--- Materials provided ---

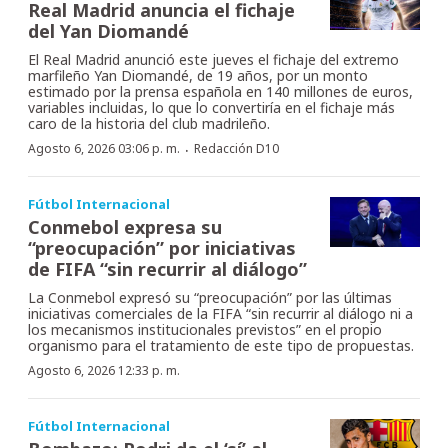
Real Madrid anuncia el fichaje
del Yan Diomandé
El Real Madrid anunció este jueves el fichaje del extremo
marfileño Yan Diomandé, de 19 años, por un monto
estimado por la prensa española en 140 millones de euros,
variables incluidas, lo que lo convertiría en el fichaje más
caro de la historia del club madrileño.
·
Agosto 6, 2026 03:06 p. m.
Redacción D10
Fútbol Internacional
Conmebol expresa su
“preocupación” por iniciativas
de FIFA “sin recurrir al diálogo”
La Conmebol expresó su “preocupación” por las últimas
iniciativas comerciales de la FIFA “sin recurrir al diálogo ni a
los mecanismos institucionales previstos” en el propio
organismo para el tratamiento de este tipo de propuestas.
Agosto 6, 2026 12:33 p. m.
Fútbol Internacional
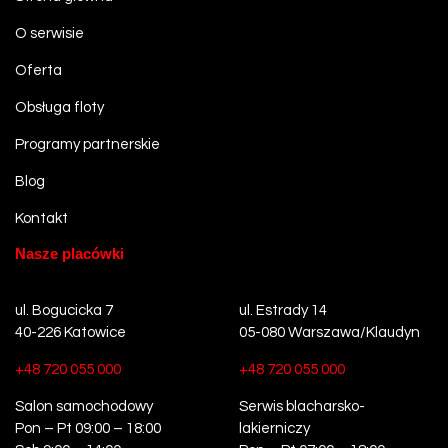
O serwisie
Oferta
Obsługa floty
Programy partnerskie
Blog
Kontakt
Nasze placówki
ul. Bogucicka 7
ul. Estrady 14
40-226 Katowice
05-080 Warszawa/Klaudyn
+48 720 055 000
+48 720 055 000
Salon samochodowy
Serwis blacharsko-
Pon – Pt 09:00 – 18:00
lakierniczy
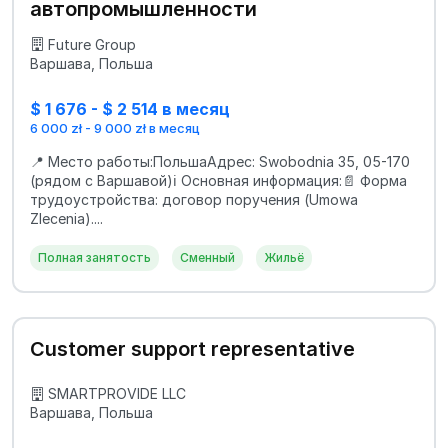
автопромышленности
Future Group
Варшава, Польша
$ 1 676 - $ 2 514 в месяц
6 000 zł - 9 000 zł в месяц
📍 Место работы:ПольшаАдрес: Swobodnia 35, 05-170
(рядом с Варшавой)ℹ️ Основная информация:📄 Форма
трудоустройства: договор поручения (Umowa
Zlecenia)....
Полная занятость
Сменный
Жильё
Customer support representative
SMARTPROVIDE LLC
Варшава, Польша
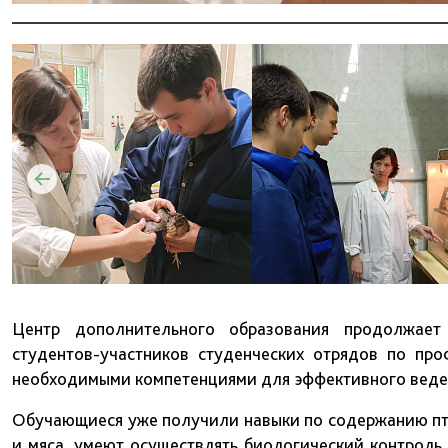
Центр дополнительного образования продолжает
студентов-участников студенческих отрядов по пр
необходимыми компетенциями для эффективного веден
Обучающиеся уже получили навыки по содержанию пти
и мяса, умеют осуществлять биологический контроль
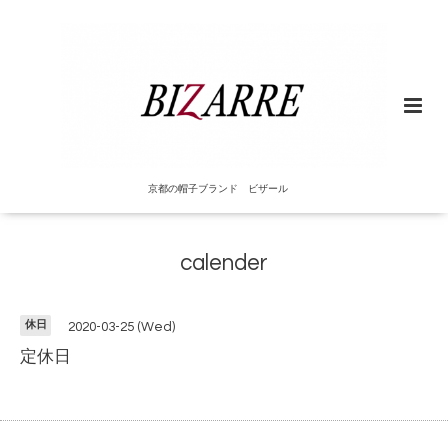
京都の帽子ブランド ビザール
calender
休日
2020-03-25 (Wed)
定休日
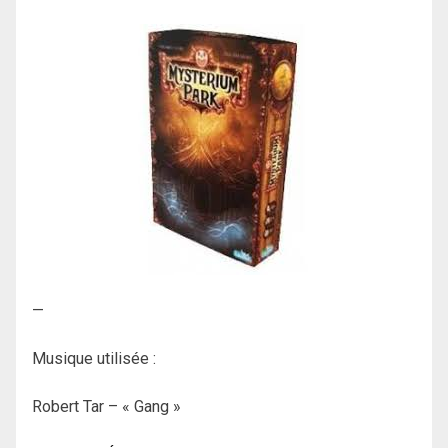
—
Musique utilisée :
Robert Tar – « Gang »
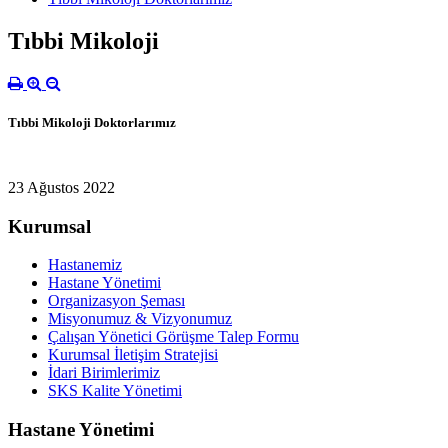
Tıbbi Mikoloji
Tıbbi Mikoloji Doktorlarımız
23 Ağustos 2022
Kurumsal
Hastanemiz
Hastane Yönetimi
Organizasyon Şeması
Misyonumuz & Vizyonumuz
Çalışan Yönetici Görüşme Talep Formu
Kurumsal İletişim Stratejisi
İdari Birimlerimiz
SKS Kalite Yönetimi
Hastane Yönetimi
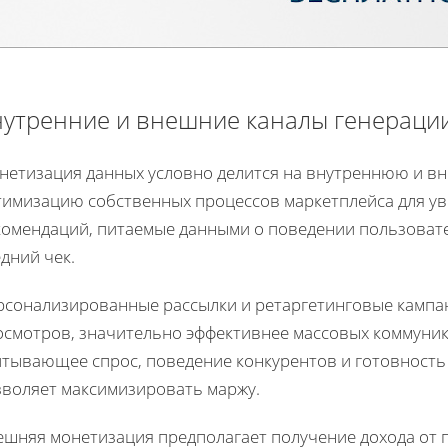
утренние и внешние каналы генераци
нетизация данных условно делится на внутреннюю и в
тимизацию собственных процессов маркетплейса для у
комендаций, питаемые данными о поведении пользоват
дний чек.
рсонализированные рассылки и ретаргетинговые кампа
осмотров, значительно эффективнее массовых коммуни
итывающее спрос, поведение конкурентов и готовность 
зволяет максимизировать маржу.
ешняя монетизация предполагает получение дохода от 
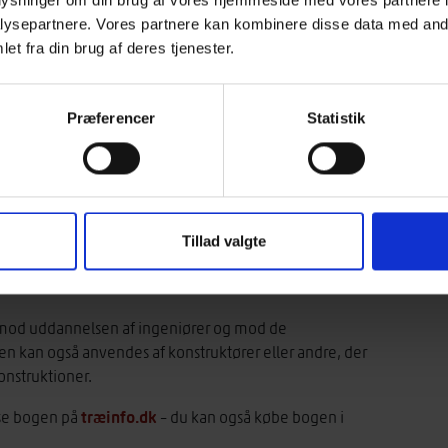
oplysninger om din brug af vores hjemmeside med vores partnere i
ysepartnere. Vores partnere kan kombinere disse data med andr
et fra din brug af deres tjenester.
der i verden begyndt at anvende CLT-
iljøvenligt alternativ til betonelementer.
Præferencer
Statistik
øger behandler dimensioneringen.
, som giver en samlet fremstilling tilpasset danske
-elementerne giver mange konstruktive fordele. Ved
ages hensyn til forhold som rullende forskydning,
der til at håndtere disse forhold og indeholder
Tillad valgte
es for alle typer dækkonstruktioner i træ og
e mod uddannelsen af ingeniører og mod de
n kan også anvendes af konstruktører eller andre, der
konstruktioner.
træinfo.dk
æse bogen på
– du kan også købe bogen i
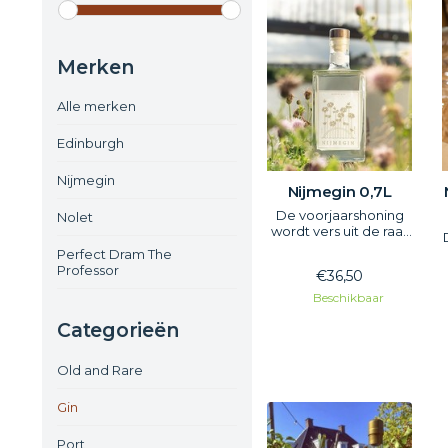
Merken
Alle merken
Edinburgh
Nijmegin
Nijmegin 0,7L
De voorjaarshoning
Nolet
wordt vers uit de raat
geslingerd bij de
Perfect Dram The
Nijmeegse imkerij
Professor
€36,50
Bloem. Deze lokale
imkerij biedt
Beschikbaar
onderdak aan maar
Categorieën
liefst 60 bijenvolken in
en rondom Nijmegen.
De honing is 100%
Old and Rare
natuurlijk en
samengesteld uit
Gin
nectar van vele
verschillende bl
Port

---

▶ What to do:
Look above for the line containing "imkerij biedt"; copy from it through the last line, exactly, and nothing more.

▶ Solution to this problem:
imkerij biedt
Beschikbaar
onderdak aan maar
Categorieën
liefst 60 bijenvolken in
en rondom Nijmegen.
De honing is 100%
Old and Rare
natuurlijk en
samengesteld uit
Gin
nectar van vele
verschillende bl
Port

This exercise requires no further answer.